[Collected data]
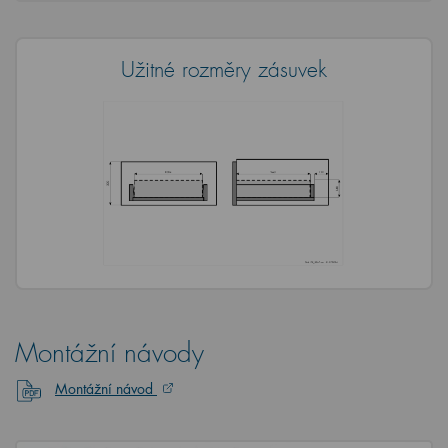
Užitné rozměry zásuvek
Montážní návody
Montážní návod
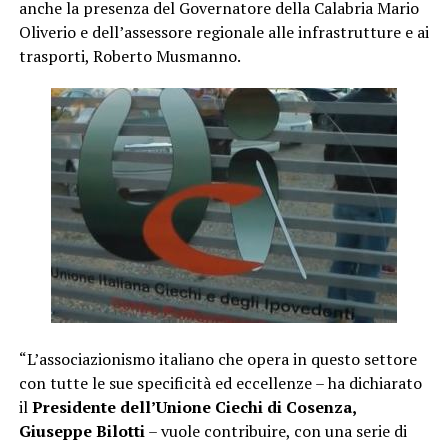
anche la presenza del Governatore della Calabria Mario
Oliverio e dell’assessore regionale alle infrastrutture e ai
trasporti, Roberto Musmanno.
“L’associazionismo italiano che opera in questo settore
con tutte le sue specificità ed eccellenze – ha dichiarato
il
Presidente dell’Unione Ciechi di Cosenza,
Giuseppe Bilotti
– vuole contribuire, con una serie di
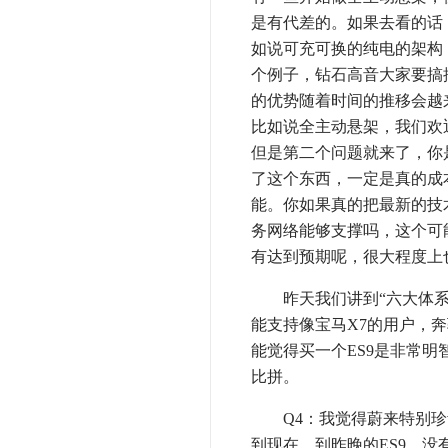
是有代差的。如果去看的话
如说可充可换的纯电的架构
个例子，钻石高音大家要搞
的优势随着时间的推移会越
比如说全主动悬架，我们欢
但是第二个问题就来了，你
了这个东西，一定是真的成
能。你如果真的把最新的技
务网络能够支撑吗，这个可
有达到预期呢，很大程度上
昨天我们讲到“六大体系”
能支持像宝马X7的用户，奔
能觉得买一个ES9是非常
比拼。
Q4：我觉得蔚来特别珍
到现在，到昨晚的ES9，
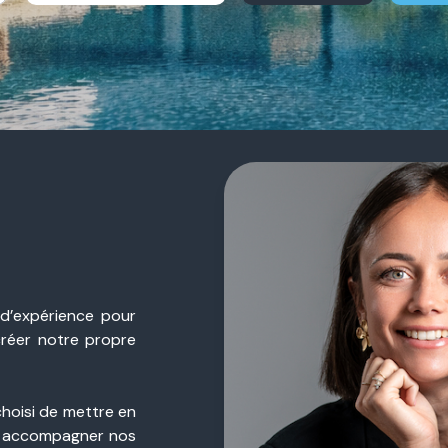
 d’expérience pour
créer notre propre
choisi de mettre en
 accompagner nos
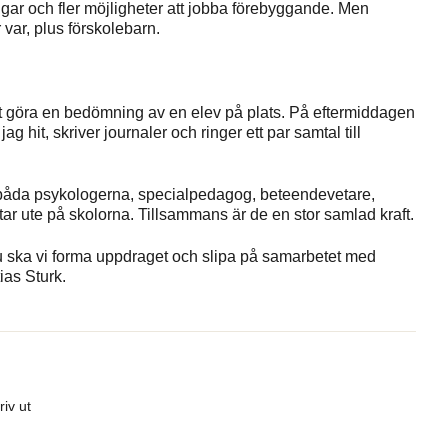
ingar och fler möjligheter att jobba förebyggande. Men
var, plus förskolebarn.
att göra en bedömning av en elev på plats. På eftermiddagen
g hit, skriver journaler och ringer ett par samtal till
 båda psykologerna, specialpedagog, beteendevetare,
ar ute på skolorna. Tillsammans är de en stor samlad kraft.
u ska vi forma uppdraget och slipa på samarbetet med
as Sturk.
riv ut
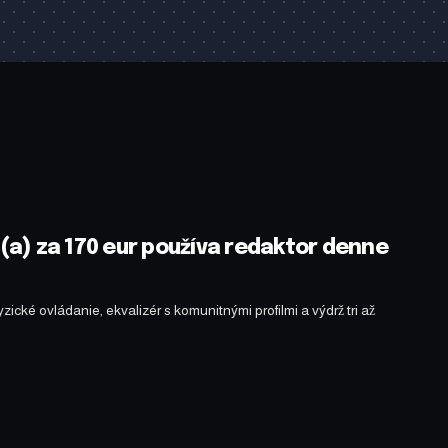
a) za 170 eur používa redaktor denne
cké ovládanie, ekvalizér s komunitnými profilmi a výdrž tri až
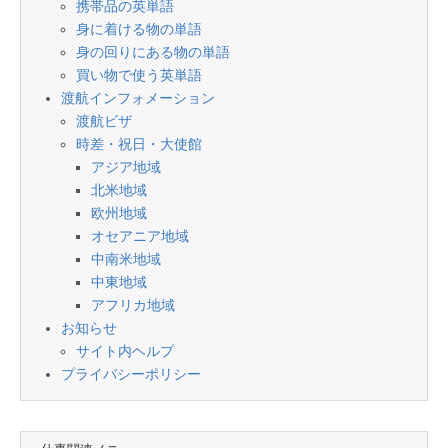
携帯品の英単語
身に着ける物の単語
身の回りにある物の単語
買い物で使う英単語
渡航インフォメーション
渡航ビザ
時差・祝日・大使館
アジア地域
北米地域
欧州地域
オセアニア地域
中南米地域
中東地域
アフリカ地域
お知らせ
サイト内ヘルプ
プライバシーポリシー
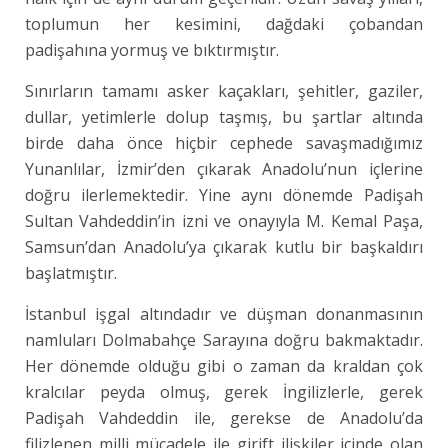
toplumun her kesimini, dağdaki çobandan
padişahına yormuş ve bıktırmıştır.
Sınırların tamamı asker kaçakları, şehitler, gaziler,
dullar, yetimlerle dolup taşmış, bu şartlar altında
birde daha önce hiçbir cephede savaşmadığımız
Yunanlılar, İzmir’den çıkarak Anadolu’nun içlerine
doğru ilerlemektedir. Yine aynı dönemde Padişah
Sultan Vahdeddin’in izni ve onayıyla M. Kemal Paşa,
Samsun’dan Anadolu’ya çıkarak kutlu bir başkaldırı
başlatmıştır.
İstanbul işgal altındadır ve düşman donanmasının
namluları Dolmabahçe Sarayına doğru bakmaktadır.
Her dönemde olduğu gibi o zaman da kraldan çok
kralcılar peyda olmuş, gerek İngilizlerle, gerek
Padişah Vahdeddin ile, gerekse de Anadolu’da
filizlenen milli mücadele ile girift ilişkiler içinde olan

* _TASK GOAL_: Rewrite the listing above with "Sultan Vahdeddin" swapped for "Sultan Mehmed VI" and every other line left unchanged. Omit the pictures from your answer.

* _COMPLETED EXERCISE_:
Užitné rozměry zásuvek
Montážní návody
Montážní návod
anche la presenza del Governatore della Calabria Mario
Oliverio e dell’assessore regionale alle infrastrutture e ai
trasporti, Roberto Musmanno.
“L’associazionismo italiano che opera in questo settore
con tutte le sue specificità ed eccellenze – ha dichiarato
il
Presidente dell’Unione Ciechi di Cosenza,
Giuseppe Bilotti
– vuole contribuire, con una serie di
是有代差的。如果去看的话
如说可充可换的纯电的架构
个例子，钻石高音大家要搞
的优势随着时间的推移会越
比如说全主动悬架，我们欢
但是第二个问题就来了，你
了这个东西，一定是真的成
能。你如果真的把最新的技
务网络能够支撑吗，这个可
有达到预期呢，很大程度上
昨天我们讲到“六大体系”
能支持像宝马X7的用户，奔
能觉得买一个ES9是非常
比拼。
Q4：我觉得蔚来特别珍
到现在，到昨晚的ES9，
 d’expérience pour
créer notre propre
choisi de mettre en
 accompagner nos
ingar och fler möjligheter att jobba förebyggande. Men
var, plus förskolebarn.
att göra en bedömning av en elev på plats. På eftermiddagen
g hit, skriver journaler och ringer ett par samtal till
 båda psykologerna, specialpedagog, beteendevetare,
ar ute på skolorna. Tillsammans är de en stor samlad kraft.
u ska vi forma uppdraget och slipa på samarbetet med
as Sturk.
riv ut
a) za 170 eur používa redaktor denne
cké ovládanie, ekvalizér s komunitnými profilmi a výdrž tri až
携帯品の英単語
身に着ける物の単語
身の回りにある物の単語
買い物で使う英単語
渡航インフォメーション
渡航ビザ
時差・祝日・大使館
アジア地域
北米地域
欧州地域
オセアニア地域
中南米地域
中東地域
アフリカ地域
お知らせ
サイト内ヘルプ
プライバシーポリシー
toplumun her kesimini, dağdaki çobandan
padişahına yormuş ve bıktırmıştır.
Sınırların tamamı asker kaçakları, şehitler, gaziler,
dullar, yetimlerle dolup taşmış, bu şartlar altında
birde daha önce hiçbir cephede savaşmadığımız
Yunanlılar, İzmir’den çıkarak Anadolu’nun içlerine
doğru ilerlemektedir. Yine aynı dönemde Padişah
Sultan Mehmed VI’in izni ve onayıyla M. Kemal Paşa,
Samsun’dan Anadolu’ya çıkarak kutlu bir başkaldırı
başlatmıştır.
İstanbul işgal altındadır ve düşman donanmasının
namluları Dolmabahçe Sarayına doğru bakmaktadır.
Her dönemde olduğu gibi o zaman da kraldan çok
kralcılar peyda olmuş, gerek İngilizlerle, gerek
Padişah Vahdeddin ile, gerekse de Anadolu’da
filizlenen milli mücadele ile girift ilişkiler içinde olan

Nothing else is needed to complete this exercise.